Research at the Thomas Instituut te Utrecht
Under the title Ordering Christian Identity - Thomas Aquinas researchers at the Thomas Instituut te Utrecht study the ways in which Thomas Aquinas’s philosophy and theology order and formulate Christian identity and thereby constitute a principal source for subsequent tradition.Thomas Aquinas has made important contributions to the formulation of Christian identity in at least three areas: the link he endeavors to establish between metaphysics and belief in God along the lines of being; the theological anthropology he develops, in which the relations between nature, grace and sin are directive; and the way in which his Christology situates salvation through the cross theologically and analyses it conceptually. The concept of ‘ordering’ is important since establishing links and negotiating approaches and topics constitute Aquinas’s strength.

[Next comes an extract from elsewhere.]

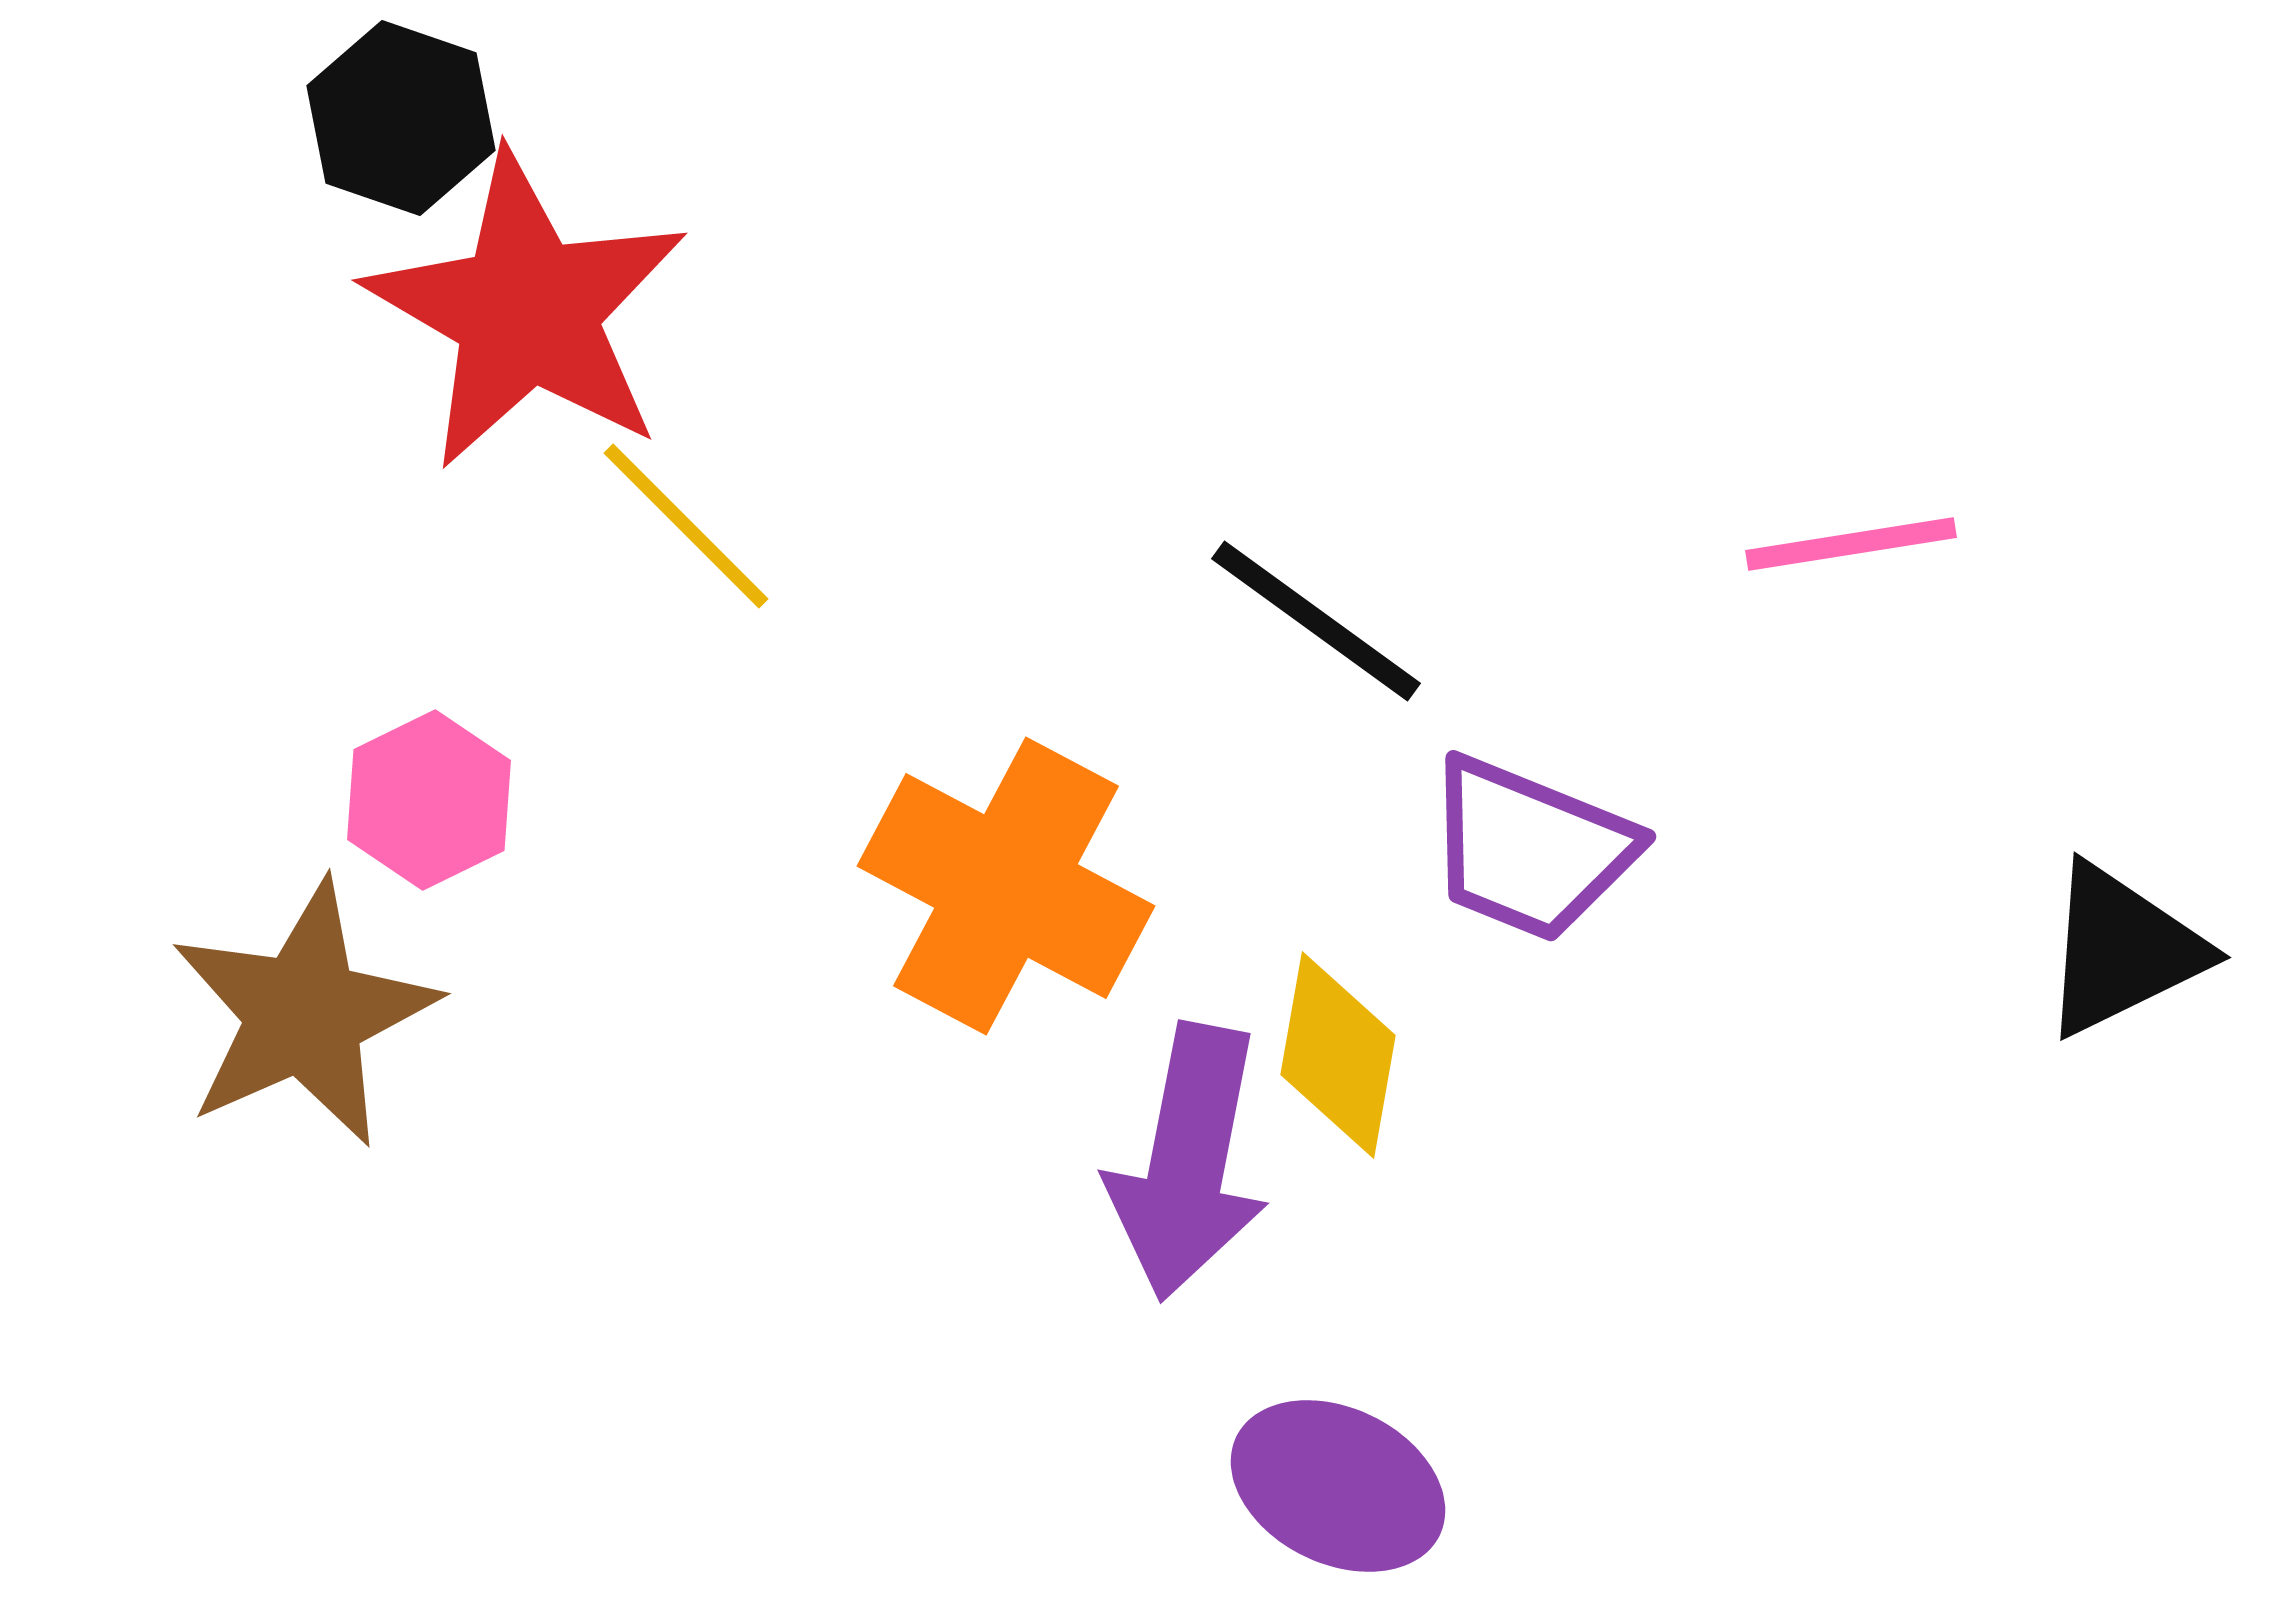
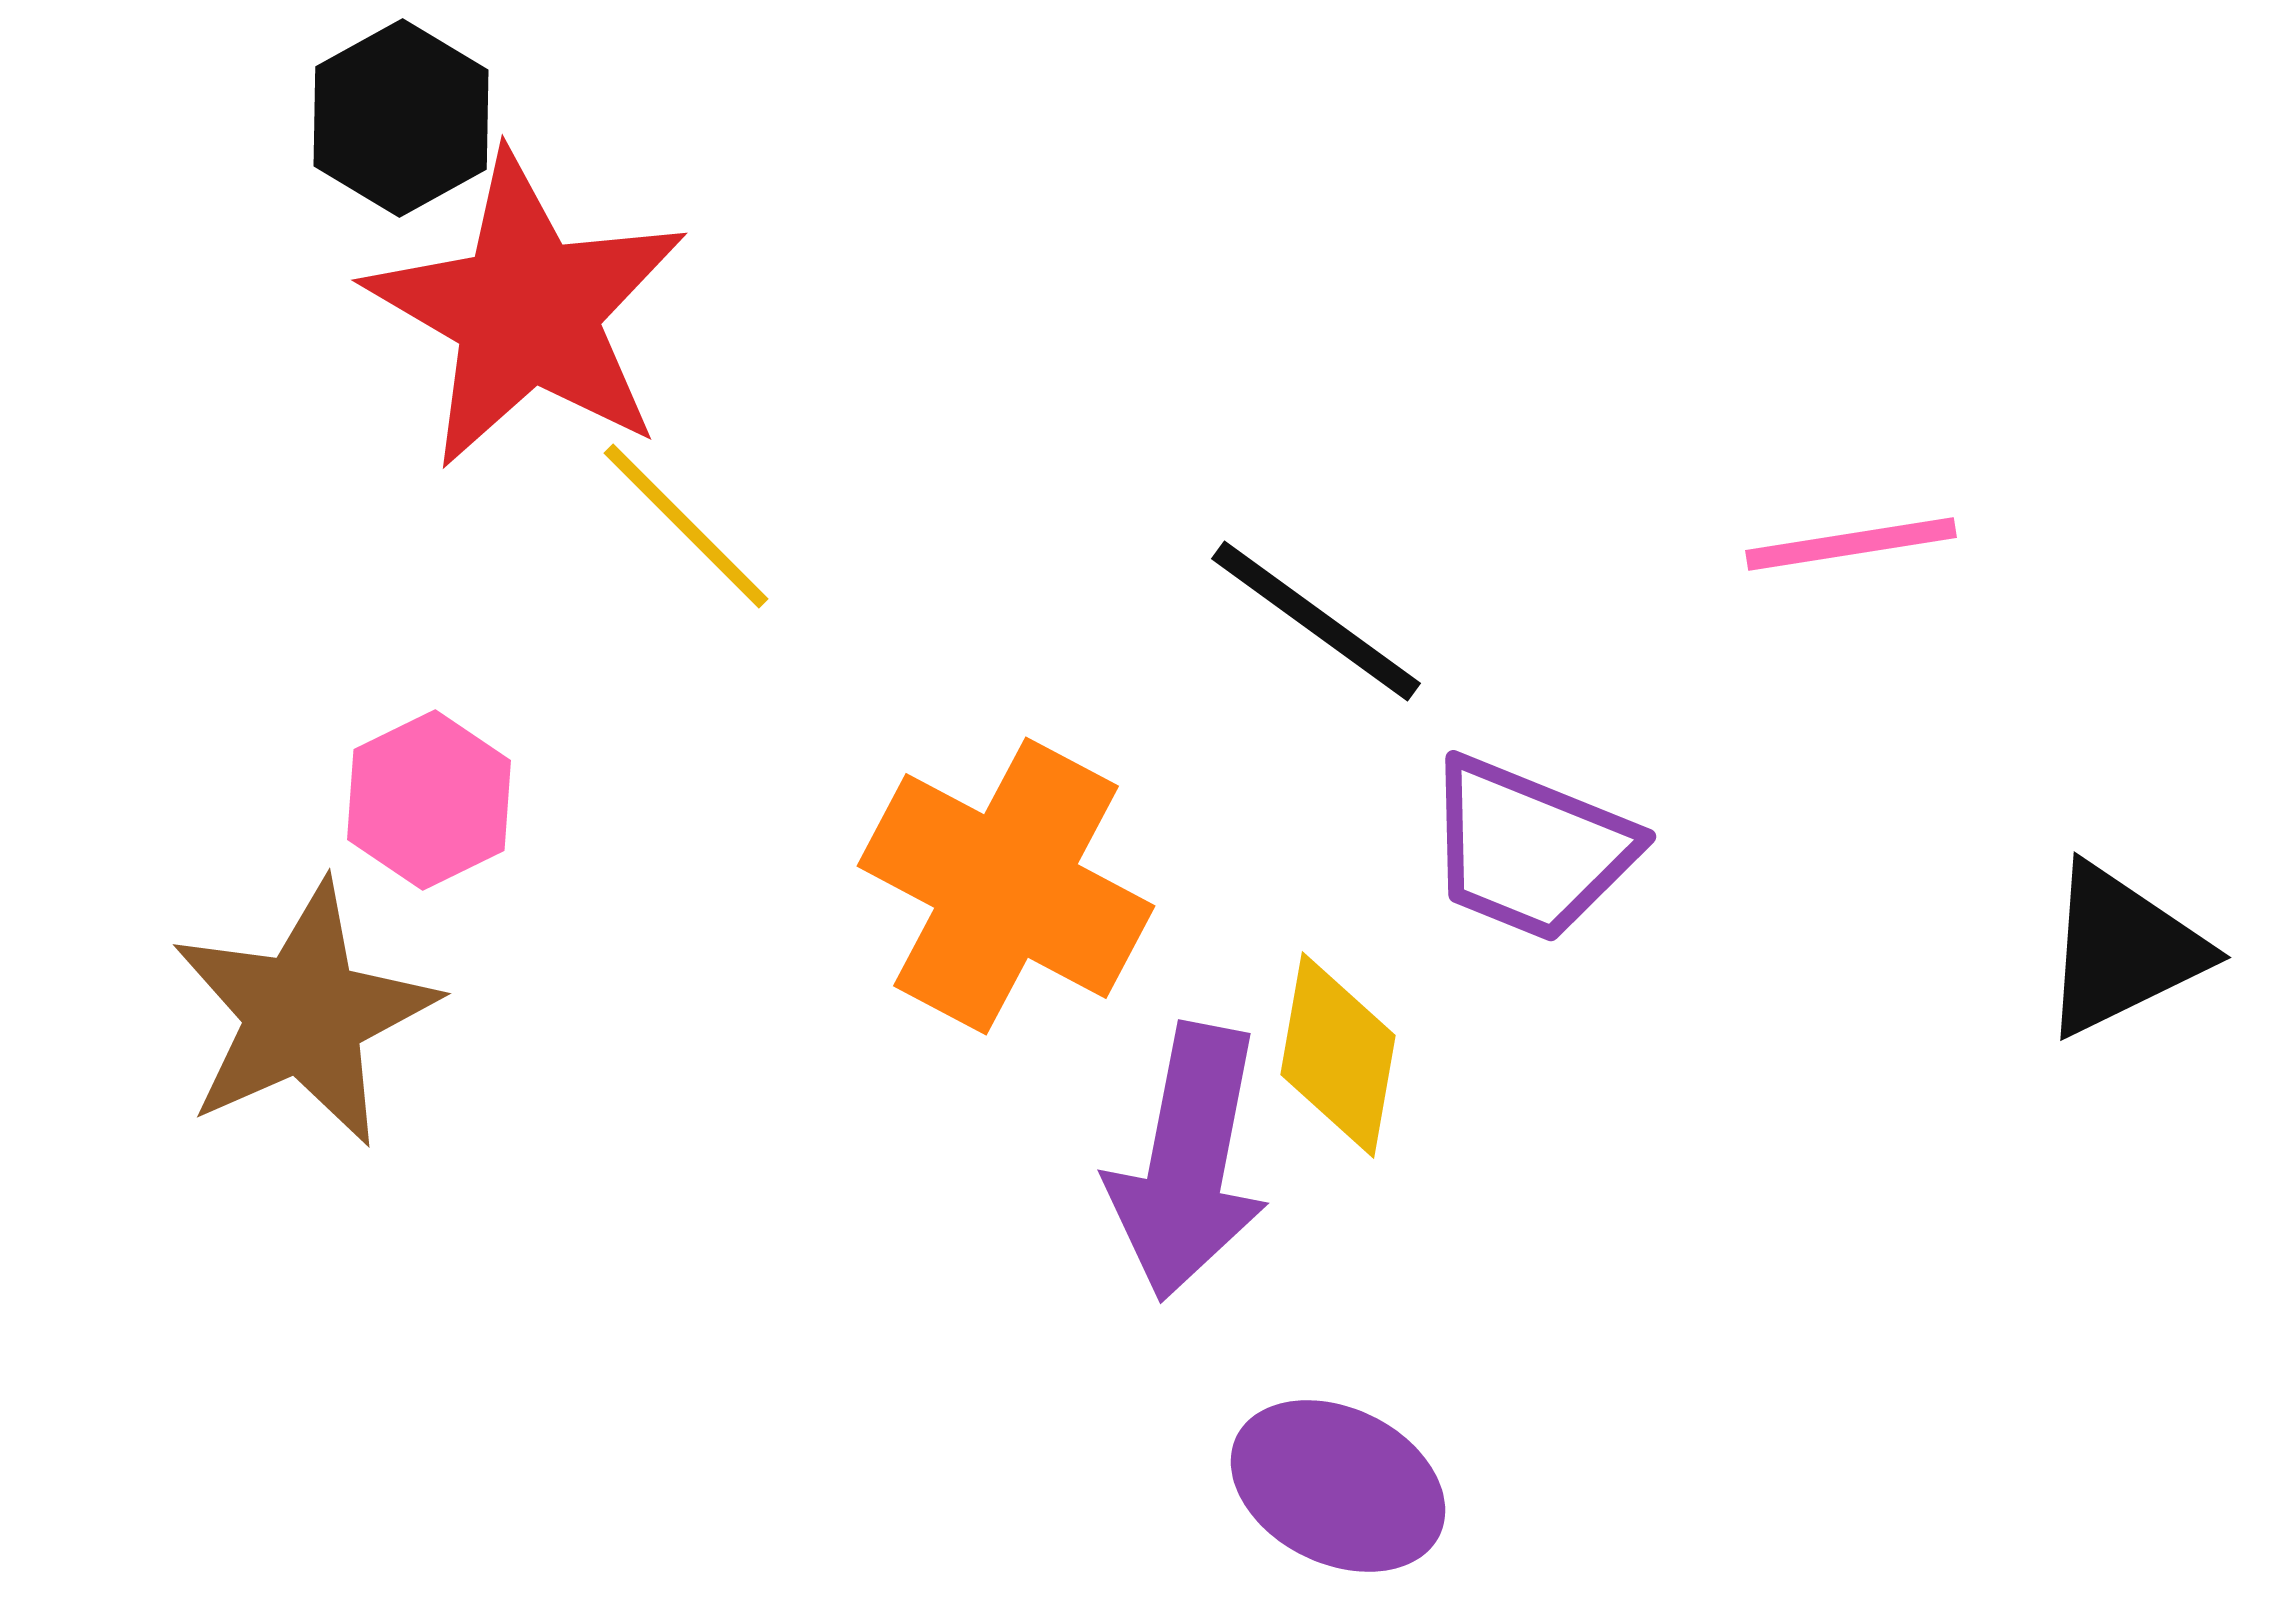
black hexagon: rotated 12 degrees clockwise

The questions this research addresses, aim to build up a historically, philosophically and theologically sound interpretation of the thought of Thomas Aquinas in the areas mentioned, to put this interpretation in historical perspective, and to formulate its relevance for contemporary discussions on Christian identity. An approach is chosen which builds on a more general and innovative interpretation of Thomas which was developed by the Thomas Institute during the years past.

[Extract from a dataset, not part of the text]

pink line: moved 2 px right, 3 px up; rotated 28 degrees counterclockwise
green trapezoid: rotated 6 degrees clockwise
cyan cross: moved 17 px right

Research is being done within three subprojects:
- Nature and Grace (Harm Goris)
- Christology and Soteriology (Henk Schoot)
- Metaphysics and Subjectivity (Rudi te Velde)
- H.J.M.J. Goris, Steering Clear of Charybdis: Some Directions for Avoiding ‘Grace Extrinsicism’ in Aquinas. In: Nova et Vetera, English Edition 5 (2007), pp. 67-79.
- H.J.M. Schoot, Divine transcendence and the mystery of salvation according to Thomas Aquinas. In: Harm Goris, Herwi Rikhof, and Henk Schoot (eds.), Divine transcendence and immanence in the work of Thomas Aquinas, Louvain: Peeters 2009, pp. 255-281.
- R.A. te Velde, Aquinas on God. The ‘divine science’ of the Summa Theologiae (Ashgate Studies in the History of Philosophical Theology), Aldershot: Ashgate 2006.